— Start of TEXT BLOCK —

Robert M. Bair, a farmer who lives near Holliday, Kas., corroborated the details of the capture, as previously told by Barrett. The latter was at that time employed by Bair.

" 'That's awful! What have I done? I don't care now for myself, but I am sorry for the women and children I got into this,' " the witness said Sharp told him.

"I asked if his religion taught him to murder, and he said: 'It teaches me to shoot anyone that interferes with my business of preaching.' Then he cried a little. He told me he was mistaken about his belief that bullets couldn't hit him."

James Martin, 10 Delaware street, negro watchman for a boat club on the Missouri river, talked to Sharp on the river front a few days before the shooting. The defendant, said Martin, told him he was Christ and loved everybody, and talked religion to him frequently. Sharp's boat was at anchor near the club house in question for a week prior to the shooting, and its occupants were well-behaved, said the witness.

"Did you see the shooting of the little girl on the river front?" asked Mr. Martin, on cross-examination

Judge Latsaw sustained Mr. Conkling's objection to this question, and it was then Sharp spoke up loudly, saying there had been dirty work on the other side, and that it was his neck being tried.

"No, I didn't see the little girl killed," proceeded the witness and he was excused.

WHEN FAITH LEFT HIM.

Soon after Sharp had been taken to Olathe by Sheriff Steed, John M. Leonard, editor of the Olathe Register, interviewed him. Leonard related verbatim the conversation he had with Sharp, at least that part of it he was able to remember.

"I asked him about his faith," said Leonard, "and he told me I could not understand it. Then I asked him why not.

— End of TEXT BLOCK —
— Start of RECORD SET —

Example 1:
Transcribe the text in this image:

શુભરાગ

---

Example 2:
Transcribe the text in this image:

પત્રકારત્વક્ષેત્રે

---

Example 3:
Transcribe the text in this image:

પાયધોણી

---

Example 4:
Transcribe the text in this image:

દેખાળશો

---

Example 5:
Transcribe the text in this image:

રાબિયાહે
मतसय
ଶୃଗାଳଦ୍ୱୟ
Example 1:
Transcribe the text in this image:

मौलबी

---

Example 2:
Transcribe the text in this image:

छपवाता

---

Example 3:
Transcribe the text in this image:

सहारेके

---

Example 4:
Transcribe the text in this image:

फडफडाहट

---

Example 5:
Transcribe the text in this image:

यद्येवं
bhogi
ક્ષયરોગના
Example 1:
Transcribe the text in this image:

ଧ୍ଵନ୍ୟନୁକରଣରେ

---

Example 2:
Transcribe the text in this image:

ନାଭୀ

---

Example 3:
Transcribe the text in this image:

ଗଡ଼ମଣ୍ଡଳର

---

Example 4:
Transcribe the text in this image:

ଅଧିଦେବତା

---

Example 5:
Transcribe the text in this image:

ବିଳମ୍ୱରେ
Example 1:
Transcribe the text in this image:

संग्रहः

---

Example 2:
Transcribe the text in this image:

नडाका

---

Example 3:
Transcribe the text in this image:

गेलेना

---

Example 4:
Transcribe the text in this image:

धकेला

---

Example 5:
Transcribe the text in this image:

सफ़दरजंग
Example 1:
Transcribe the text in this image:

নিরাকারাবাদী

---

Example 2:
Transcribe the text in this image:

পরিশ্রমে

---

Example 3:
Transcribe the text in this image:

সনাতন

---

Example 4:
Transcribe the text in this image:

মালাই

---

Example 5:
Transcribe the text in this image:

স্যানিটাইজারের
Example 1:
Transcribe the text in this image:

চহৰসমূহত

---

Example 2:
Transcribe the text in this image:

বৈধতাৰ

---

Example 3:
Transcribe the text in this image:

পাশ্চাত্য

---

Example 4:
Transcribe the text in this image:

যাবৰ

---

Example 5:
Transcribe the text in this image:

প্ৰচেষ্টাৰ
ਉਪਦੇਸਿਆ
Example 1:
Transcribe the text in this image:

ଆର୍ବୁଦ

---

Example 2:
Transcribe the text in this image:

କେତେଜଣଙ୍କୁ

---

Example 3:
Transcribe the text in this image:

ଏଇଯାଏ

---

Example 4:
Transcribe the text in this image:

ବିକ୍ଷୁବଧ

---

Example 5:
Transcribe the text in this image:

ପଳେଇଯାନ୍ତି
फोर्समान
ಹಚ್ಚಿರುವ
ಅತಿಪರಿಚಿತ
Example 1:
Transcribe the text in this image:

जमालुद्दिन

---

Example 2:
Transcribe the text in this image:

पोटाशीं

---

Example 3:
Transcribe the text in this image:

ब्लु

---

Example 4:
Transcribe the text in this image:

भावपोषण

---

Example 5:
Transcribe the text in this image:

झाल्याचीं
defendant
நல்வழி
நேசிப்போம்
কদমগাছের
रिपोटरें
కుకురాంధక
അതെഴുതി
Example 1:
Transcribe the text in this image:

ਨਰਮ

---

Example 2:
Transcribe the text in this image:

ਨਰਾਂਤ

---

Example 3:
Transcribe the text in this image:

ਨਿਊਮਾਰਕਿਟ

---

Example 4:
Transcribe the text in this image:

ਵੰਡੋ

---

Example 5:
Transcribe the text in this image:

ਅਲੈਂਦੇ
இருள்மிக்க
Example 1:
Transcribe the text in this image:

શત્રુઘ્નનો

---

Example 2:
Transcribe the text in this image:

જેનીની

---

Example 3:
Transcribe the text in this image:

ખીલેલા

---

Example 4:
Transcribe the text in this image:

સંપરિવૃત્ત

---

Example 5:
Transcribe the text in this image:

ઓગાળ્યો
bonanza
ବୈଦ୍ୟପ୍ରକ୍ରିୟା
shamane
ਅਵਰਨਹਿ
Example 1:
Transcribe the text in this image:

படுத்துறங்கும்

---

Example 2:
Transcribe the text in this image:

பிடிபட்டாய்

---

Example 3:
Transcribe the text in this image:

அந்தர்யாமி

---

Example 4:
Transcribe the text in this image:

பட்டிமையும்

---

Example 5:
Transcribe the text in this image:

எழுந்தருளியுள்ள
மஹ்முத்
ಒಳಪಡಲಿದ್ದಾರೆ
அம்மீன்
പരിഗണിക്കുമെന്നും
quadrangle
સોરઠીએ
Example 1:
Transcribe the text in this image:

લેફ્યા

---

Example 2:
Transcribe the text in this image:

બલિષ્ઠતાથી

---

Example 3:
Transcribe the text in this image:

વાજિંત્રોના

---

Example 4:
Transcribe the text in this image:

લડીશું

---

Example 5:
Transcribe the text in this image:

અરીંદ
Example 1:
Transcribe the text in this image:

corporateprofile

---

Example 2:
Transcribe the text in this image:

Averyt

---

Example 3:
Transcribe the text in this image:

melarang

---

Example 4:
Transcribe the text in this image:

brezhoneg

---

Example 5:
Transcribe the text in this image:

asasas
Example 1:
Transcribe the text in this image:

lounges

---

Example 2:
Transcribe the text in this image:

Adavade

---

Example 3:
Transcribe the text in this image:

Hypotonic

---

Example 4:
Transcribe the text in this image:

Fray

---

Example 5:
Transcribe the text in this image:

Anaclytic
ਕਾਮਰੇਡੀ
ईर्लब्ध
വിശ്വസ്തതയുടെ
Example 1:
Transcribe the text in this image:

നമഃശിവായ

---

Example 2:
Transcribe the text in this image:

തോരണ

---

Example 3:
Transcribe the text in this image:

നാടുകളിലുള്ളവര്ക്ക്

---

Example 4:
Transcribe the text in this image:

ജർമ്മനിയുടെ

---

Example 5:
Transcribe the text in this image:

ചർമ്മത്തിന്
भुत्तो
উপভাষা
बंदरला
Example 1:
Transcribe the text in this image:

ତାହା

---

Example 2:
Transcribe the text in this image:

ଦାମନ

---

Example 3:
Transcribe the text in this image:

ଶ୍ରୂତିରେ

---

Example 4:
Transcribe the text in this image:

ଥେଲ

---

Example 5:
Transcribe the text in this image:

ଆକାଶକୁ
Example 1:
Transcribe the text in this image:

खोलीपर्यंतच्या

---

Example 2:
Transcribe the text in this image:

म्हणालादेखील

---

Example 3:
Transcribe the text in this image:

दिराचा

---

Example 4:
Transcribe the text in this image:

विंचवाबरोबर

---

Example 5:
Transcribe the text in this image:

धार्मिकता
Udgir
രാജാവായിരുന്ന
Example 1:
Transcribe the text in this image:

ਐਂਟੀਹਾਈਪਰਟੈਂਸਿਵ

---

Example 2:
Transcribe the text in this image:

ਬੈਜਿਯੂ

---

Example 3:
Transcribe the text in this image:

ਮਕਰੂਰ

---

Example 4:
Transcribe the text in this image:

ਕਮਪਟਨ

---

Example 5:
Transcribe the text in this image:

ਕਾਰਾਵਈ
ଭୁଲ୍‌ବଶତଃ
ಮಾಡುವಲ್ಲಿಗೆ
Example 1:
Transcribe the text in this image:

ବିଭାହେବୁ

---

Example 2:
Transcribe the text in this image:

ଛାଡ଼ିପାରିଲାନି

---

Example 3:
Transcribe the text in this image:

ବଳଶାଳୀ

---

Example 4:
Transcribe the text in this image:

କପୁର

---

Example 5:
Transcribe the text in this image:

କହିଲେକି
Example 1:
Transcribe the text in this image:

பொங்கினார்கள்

— End of RECORD SET —

WHAT YOU WILL DO:
1 > Summarize the court report in three sentences.
2 > Rewrite the court report from "Judge Latsaw sustained" to "him why not.", swapping "Sheriff Steed" for "the sheriff".

ANSWERS TO THE EXERCISES:
1 > Robert M. Bair corroborated Barrett's account of the capture, and a witness testified that Sharp expressed sorrow for the women and children he had involved and admitted he had been mistaken in believing bullets couldn't hit him. James Martin, a watchman for a boat club on the Missouri river, testified that Sharp told him he was Christ and often talked religion with him, that the occupants of Sharp's boat were well-behaved, and that he did not see the little girl killed. John M. Leonard, editor of the Olathe Register, related the conversation he had with Sharp when he interviewed him soon after Sheriff Steed took Sharp to Olathe.

2 >
Judge Latsaw sustained Mr. Conkling's objection to this question, and it was then Sharp spoke up loudly, saying there had been dirty work on the other side, and that it was his neck being tried.

"No, I didn't see the little girl killed," proceeded the witness and he was excused.

WHEN FAITH LEFT HIM.

Soon after Sharp had been taken to Olathe by the sheriff, John M. Leonard, editor of the Olathe Register, interviewed him. Leonard related verbatim the conversation he had with Sharp, at least that part of it he was able to remember.

"I asked him about his faith," said Leonard, "and he told me I could not understand it. Then I asked him why not.